** Activity **
Please retype all the records below exactly as they read.

Source data
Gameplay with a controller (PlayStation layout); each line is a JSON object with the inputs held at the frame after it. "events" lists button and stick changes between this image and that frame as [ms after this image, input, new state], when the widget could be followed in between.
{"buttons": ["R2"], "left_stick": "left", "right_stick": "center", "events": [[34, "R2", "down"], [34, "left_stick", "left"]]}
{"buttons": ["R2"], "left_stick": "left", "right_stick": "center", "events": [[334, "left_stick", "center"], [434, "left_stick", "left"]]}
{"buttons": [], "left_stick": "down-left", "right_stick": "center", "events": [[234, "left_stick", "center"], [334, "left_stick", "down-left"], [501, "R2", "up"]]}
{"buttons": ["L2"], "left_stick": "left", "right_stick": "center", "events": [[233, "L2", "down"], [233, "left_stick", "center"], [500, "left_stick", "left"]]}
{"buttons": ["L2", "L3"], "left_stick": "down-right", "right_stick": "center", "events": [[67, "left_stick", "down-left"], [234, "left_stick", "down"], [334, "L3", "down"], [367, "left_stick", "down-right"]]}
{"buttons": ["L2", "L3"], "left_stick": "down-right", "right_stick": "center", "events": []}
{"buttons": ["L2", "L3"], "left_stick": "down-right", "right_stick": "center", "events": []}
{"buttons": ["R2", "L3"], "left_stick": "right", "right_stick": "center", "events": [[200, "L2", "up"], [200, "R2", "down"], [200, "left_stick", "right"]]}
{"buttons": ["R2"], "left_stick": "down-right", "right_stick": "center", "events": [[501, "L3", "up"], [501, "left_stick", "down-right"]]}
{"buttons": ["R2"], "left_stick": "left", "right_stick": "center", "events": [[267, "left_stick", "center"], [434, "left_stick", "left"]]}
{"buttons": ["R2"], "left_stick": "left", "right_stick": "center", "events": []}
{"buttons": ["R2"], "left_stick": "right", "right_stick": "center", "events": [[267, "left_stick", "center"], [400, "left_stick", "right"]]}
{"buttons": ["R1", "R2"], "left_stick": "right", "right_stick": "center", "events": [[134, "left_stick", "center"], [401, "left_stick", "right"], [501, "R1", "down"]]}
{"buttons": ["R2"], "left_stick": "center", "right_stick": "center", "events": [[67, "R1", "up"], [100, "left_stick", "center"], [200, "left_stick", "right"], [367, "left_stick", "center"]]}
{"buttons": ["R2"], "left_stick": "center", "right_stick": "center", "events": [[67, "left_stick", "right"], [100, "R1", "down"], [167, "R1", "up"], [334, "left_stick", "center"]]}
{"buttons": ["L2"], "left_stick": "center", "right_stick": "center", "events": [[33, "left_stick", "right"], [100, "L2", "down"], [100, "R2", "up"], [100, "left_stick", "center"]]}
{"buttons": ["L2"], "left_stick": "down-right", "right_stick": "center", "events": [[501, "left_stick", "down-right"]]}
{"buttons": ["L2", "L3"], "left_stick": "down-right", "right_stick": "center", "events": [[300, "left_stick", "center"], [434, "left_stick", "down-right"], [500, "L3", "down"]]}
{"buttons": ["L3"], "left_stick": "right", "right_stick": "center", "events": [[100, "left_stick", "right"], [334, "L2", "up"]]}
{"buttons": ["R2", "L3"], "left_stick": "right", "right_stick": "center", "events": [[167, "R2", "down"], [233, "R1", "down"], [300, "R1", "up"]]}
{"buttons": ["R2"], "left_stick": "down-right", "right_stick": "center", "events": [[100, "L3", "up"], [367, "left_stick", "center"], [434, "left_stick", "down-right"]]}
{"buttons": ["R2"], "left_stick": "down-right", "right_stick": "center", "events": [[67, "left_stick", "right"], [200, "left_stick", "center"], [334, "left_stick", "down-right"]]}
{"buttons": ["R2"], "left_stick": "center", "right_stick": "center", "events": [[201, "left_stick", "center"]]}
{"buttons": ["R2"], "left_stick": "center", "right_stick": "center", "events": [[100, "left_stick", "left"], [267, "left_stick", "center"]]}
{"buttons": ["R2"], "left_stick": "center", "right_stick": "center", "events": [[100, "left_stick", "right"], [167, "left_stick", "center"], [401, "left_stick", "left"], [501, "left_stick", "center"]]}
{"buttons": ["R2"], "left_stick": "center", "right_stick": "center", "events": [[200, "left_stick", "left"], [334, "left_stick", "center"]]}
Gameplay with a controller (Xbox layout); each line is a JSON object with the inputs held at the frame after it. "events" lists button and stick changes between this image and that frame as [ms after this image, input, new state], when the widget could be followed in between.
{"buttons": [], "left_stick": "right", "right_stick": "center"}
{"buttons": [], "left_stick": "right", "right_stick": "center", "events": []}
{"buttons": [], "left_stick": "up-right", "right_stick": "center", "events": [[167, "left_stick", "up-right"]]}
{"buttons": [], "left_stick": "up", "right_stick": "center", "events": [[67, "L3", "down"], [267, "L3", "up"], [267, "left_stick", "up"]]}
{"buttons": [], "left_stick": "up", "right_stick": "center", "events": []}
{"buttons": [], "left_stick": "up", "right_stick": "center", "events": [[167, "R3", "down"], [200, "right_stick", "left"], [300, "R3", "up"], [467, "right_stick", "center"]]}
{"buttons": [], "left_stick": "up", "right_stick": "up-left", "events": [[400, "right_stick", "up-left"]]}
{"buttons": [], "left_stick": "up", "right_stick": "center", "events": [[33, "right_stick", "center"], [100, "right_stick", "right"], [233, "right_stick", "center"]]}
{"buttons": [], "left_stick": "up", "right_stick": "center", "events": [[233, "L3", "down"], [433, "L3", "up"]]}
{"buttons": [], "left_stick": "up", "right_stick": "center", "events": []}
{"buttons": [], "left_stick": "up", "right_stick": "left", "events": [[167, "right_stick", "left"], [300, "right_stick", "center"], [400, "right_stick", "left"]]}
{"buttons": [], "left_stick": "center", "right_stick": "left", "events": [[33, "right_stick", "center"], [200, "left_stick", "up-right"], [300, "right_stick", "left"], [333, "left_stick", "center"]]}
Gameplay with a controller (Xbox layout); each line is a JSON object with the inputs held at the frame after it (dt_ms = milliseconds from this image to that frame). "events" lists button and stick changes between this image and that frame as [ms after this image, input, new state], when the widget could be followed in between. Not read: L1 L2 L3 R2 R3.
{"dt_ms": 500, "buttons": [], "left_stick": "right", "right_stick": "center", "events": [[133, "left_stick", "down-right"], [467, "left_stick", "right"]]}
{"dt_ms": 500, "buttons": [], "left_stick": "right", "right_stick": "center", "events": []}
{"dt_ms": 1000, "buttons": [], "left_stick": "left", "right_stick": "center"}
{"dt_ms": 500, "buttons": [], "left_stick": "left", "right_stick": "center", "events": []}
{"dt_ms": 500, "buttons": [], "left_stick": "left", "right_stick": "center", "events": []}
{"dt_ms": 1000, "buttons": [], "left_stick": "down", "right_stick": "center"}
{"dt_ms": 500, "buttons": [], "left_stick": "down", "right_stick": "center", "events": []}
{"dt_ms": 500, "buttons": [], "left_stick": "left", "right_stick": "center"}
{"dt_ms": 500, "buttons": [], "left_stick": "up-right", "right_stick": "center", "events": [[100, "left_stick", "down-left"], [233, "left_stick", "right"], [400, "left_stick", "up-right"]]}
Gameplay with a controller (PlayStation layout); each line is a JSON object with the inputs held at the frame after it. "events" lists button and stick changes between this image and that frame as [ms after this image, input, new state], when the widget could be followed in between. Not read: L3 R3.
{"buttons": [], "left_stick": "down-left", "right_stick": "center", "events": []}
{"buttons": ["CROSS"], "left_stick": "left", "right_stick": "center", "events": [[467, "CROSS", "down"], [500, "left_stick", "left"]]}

** Answer to this problem **
Gameplay with a controller (PlayStation layout); each line is a JSON object with the inputs held at the frame after it. "events" lists button and stick changes between this image and that frame as [ms after this image, input, new state], when the widget could be followed in between.
{"buttons": ["R2"], "left_stick": "left", "right_stick": "center", "events": [[34, "R2", "down"], [34, "left_stick", "left"]]}
{"buttons": ["R2"], "left_stick": "left", "right_stick": "center", "events": [[334, "left_stick", "center"], [434, "left_stick", "left"]]}
{"buttons": [], "left_stick": "down-left", "right_stick": "center", "events": [[234, "left_stick", "center"], [334, "left_stick", "down-left"], [501, "R2", "up"]]}
{"buttons": ["L2"], "left_stick": "left", "right_stick": "center", "events": [[233, "L2", "down"], [233, "left_stick", "center"], [500, "left_stick", "left"]]}
{"buttons": ["L2", "L3"], "left_stick": "down-right", "right_stick": "center", "events": [[67, "left_stick", "down-left"], [234, "left_stick", "down"], [334, "L3", "down"], [367, "left_stick", "down-right"]]}
{"buttons": ["L2", "L3"], "left_stick": "down-right", "right_stick": "center", "events": []}
{"buttons": ["L2", "L3"], "left_stick": "down-right", "right_stick": "center", "events": []}
{"buttons": ["R2", "L3"], "left_stick": "right", "right_stick": "center", "events": [[200, "L2", "up"], [200, "R2", "down"], [200, "left_stick", "right"]]}
{"buttons": ["R2"], "left_stick": "down-right", "right_stick": "center", "events": [[501, "L3", "up"], [501, "left_stick", "down-right"]]}
{"buttons": ["R2"], "left_stick": "left", "right_stick": "center", "events": [[267, "left_stick", "center"], [434, "left_stick", "left"]]}
{"buttons": ["R2"], "left_stick": "left", "right_stick": "center", "events": []}
{"buttons": ["R2"], "left_stick": "right", "right_stick": "center", "events": [[267, "left_stick", "center"], [400, "left_stick", "right"]]}
{"buttons": ["R1", "R2"], "left_stick": "right", "right_stick": "center", "events": [[134, "left_stick", "center"], [401, "left_stick", "right"], [501, "R1", "down"]]}
{"buttons": ["R2"], "left_stick": "center", "right_stick": "center", "events": [[67, "R1", "up"], [100, "left_stick", "center"], [200, "left_stick", "right"], [367, "left_stick", "center"]]}
{"buttons": ["R2"], "left_stick": "center", "right_stick": "center", "events": [[67, "left_stick", "right"], [100, "R1", "down"], [167, "R1", "up"], [334, "left_stick", "center"]]}
{"buttons": ["L2"], "left_stick": "center", "right_stick": "center", "events": [[33, "left_stick", "right"], [100, "L2", "down"], [100, "R2", "up"], [100, "left_stick", "center"]]}
{"buttons": ["L2"], "left_stick": "down-right", "right_stick": "center", "events": [[501, "left_stick", "down-right"]]}
{"buttons": ["L2", "L3"], "left_stick": "down-right", "right_stick": "center", "events": [[300, "left_stick", "center"], [434, "left_stick", "down-right"], [500, "L3", "down"]]}
{"buttons": ["L3"], "left_stick": "right", "right_stick": "center", "events": [[100, "left_stick", "right"], [334, "L2", "up"]]}
{"buttons": ["R2", "L3"], "left_stick": "right", "right_stick": "center", "events": [[167, "R2", "down"], [233, "R1", "down"], [300, "R1", "up"]]}
{"buttons": ["R2"], "left_stick": "down-right", "right_stick": "center", "events": [[100, "L3", "up"], [367, "left_stick", "center"], [434, "left_stick", "down-right"]]}
{"buttons": ["R2"], "left_stick": "down-right", "right_stick": "center", "events": [[67, "left_stick", "right"], [200, "left_stick", "center"], [334, "left_stick", "down-right"]]}
{"buttons": ["R2"], "left_stick": "center", "right_stick": "center", "events": [[201, "left_stick", "center"]]}
{"buttons": ["R2"], "left_stick": "center", "right_stick": "center", "events": [[100, "left_stick", "left"], [267, "left_stick", "center"]]}
{"buttons": ["R2"], "left_stick": "center", "right_stick": "center", "events": [[100, "left_stick", "right"], [167, "left_stick", "center"], [401, "left_stick", "left"], [501, "left_stick", "center"]]}
{"buttons": ["R2"], "left_stick": "center", "right_stick": "center", "events": [[200, "left_stick", "left"], [334, "left_stick", "center"]]}
Gameplay with a controller (Xbox layout); each line is a JSON object with the inputs held at the frame after it. "events" lists button and stick changes between this image and that frame as [ms after this image, input, new state], when the widget could be followed in between.
{"buttons": [], "left_stick": "right", "right_stick": "center"}
{"buttons": [], "left_stick": "right", "right_stick": "center", "events": []}
{"buttons": [], "left_stick": "up-right", "right_stick": "center", "events": [[167, "left_stick", "up-right"]]}
{"buttons": [], "left_stick": "up", "right_stick": "center", "events": [[67, "L3", "down"], [267, "L3", "up"], [267, "left_stick", "up"]]}
{"buttons": [], "left_stick": "up", "right_stick": "center", "events": []}
{"buttons": [], "left_stick": "up", "right_stick": "center", "events": [[167, "R3", "down"], [200, "right_stick", "left"], [300, "R3", "up"], [467, "right_stick", "center"]]}
{"buttons": [], "left_stick": "up", "right_stick": "up-left", "events": [[400, "right_stick", "up-left"]]}
{"buttons": [], "left_stick": "up", "right_stick": "center", "events": [[33, "right_stick", "center"], [100, "right_stick", "right"], [233, "right_stick", "center"]]}
{"buttons": [], "left_stick": "up", "right_stick": "center", "events": [[233, "L3", "down"], [433, "L3", "up"]]}
{"buttons": [], "left_stick": "up", "right_stick": "center", "events": []}
{"buttons": [], "left_stick": "up", "right_stick": "left", "events": [[167, "right_stick", "left"], [300, "right_stick", "center"], [400, "right_stick", "left"]]}
{"buttons": [], "left_stick": "center", "right_stick": "left", "events": [[33, "right_stick", "center"], [200, "left_stick", "up-right"], [300, "right_stick", "left"], [333, "left_stick", "center"]]}
Gameplay with a controller (Xbox layout); each line is a JSON object with the inputs held at the frame after it (dt_ms = milliseconds from this image to that frame). "events" lists button and stick changes between this image and that frame as [ms after this image, input, new state], when the widget could be followed in between. Not read: L1 L2 L3 R2 R3.
{"dt_ms": 500, "buttons": [], "left_stick": "right", "right_stick": "center", "events": [[133, "left_stick", "down-right"], [467, "left_stick", "right"]]}
{"dt_ms": 500, "buttons": [], "left_stick": "right", "right_stick": "center", "events": []}
{"dt_ms": 1000, "buttons": [], "left_stick": "left", "right_stick": "center"}
{"dt_ms": 500, "buttons": [], "left_stick": "left", "right_stick": "center", "events": []}
{"dt_ms": 500, "buttons": [], "left_stick": "left", "right_stick": "center", "events": []}
{"dt_ms": 1000, "buttons": [], "left_stick": "down", "right_stick": "center"}
{"dt_ms": 500, "buttons": [], "left_stick": "down", "right_stick": "center", "events": []}
{"dt_ms": 500, "buttons": [], "left_stick": "left", "right_stick": "center"}
{"dt_ms": 500, "buttons": [], "left_stick": "up-right", "right_stick": "center", "events": [[100, "left_stick", "down-left"], [233, "left_stick", "right"], [400, "left_stick", "up-right"]]}
Gameplay with a controller (PlayStation layout); each line is a JSON object with the inputs held at the frame after it. "events" lists button and stick changes between this image and that frame as [ms after this image, input, new state], when the widget could be followed in between. Not read: L3 R3.
{"buttons": [], "left_stick": "down-left", "right_stick": "center", "events": []}
{"buttons": ["CROSS"], "left_stick": "left", "right_stick": "center", "events": [[467, "CROSS", "down"], [500, "left_stick", "left"]]}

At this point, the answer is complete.